TRY IT: The task calls for the lines from the start of the entries below through the line with "14 juillet 2025", given again verbatim, with every picture dropped.

========

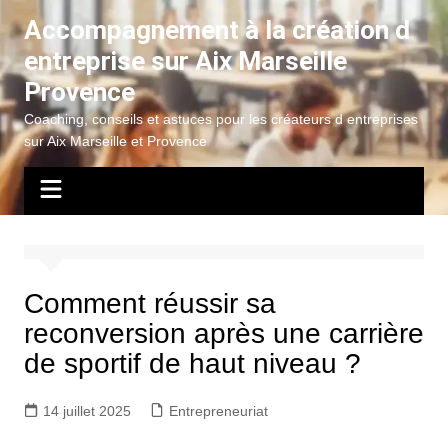
Aller
Accompagnement à la création d
au
entreprise sur Aix Marseille
contenu
Provence
Coaching, conseils et astuces pour les créateurs d entreprises
sur Aix Marseille et Provence
Comment réussir sa
reconversion après une carrière
de sportif de haut niveau ?
14 juillet 2025
Entrepreneuriat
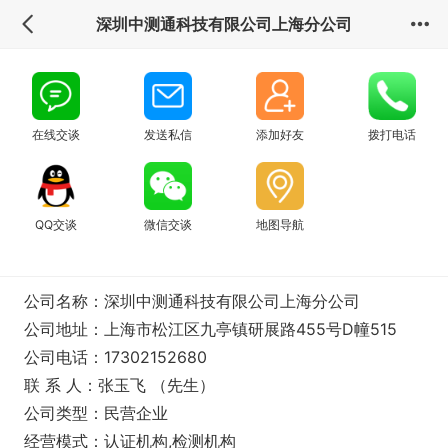
深圳中测通科技有限公司上海分公司
在线交谈
发送私信
添加好友
拨打电话
QQ交谈
微信交谈
地图导航
公司名称：深圳中测通科技有限公司上海分公司
公司地址：上海市松江区九亭镇研展路455号D幢515
公司电话：17302152680
联 系 人：张玉飞 （先生）
公司类型：民营企业
经营模式：认证机构,检测机构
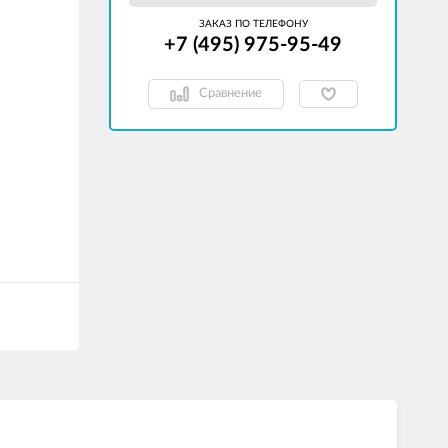
ЗАКАЗ ПО ТЕЛЕФОНУ
+7 (495) 975-95-49
Сравнение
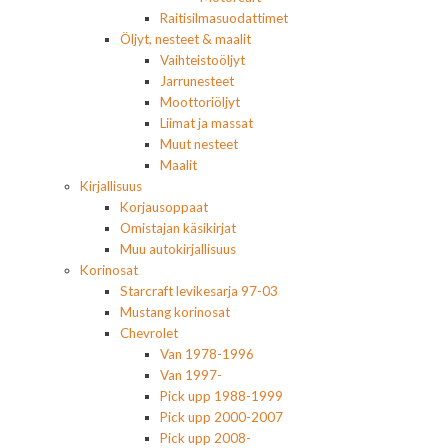
Raitisilmasuodattimet
Öljyt, nesteet & maalit
Vaihteistoöljyt
Jarrunesteet
Moottoriöljyt
Liimat ja massat
Muut nesteet
Maalit
Kirjallisuus
Korjausoppaat
Omistajan käsikirjat
Muu autokirjallisuus
Korinosat
Starcraft levikesarja 97-03
Mustang korinosat
Chevrolet
Van 1978-1996
Van 1997-
Pick upp 1988-1999
Pick upp 2000-2007
Pick upp 2008-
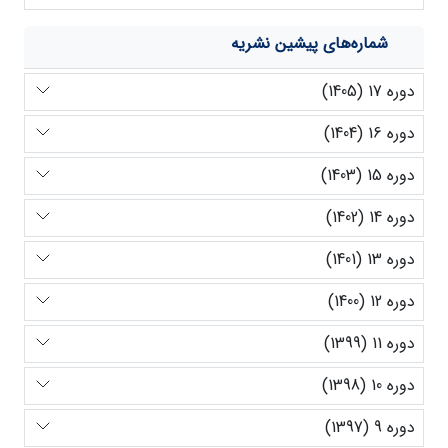
شماره‌های پیشین نشریه
دوره 17 (1405)
دوره 16 (1404)
دوره 15 (1403)
دوره 14 (1402)
دوره 13 (1401)
دوره 12 (1400)
دوره 11 (1399)
دوره 10 (1398)
دوره 9 (1397)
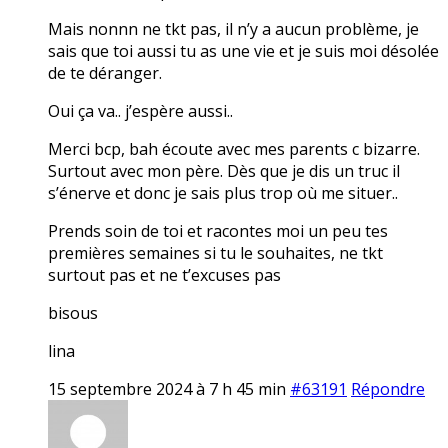
Mais nonnn ne tkt pas, il n’y a aucun problème, je
sais que toi aussi tu as une vie et je suis moi désolée
de te déranger.
Oui ça va.. j’espère aussi..
Merci bcp, bah écoute avec mes parents c bizarre.
Surtout avec mon père. Dès que je dis un truc il
s’énerve et donc je sais plus trop où me situer..
Prends soin de toi et racontes moi un peu tes
premières semaines si tu le souhaites, ne tkt
surtout pas et ne t’excuses pas
bisous
lina
15 septembre 2024 à 7 h 45 min
#63191
Répondre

========

REPLY TO THE TASK:
Aller
Accompagnement à la création d
au
entreprise sur Aix Marseille
contenu
Provence
Coaching, conseils et astuces pour les créateurs d entreprises
sur Aix Marseille et Provence
Comment réussir sa
reconversion après une carrière
de sportif de haut niveau ?
14 juillet 2025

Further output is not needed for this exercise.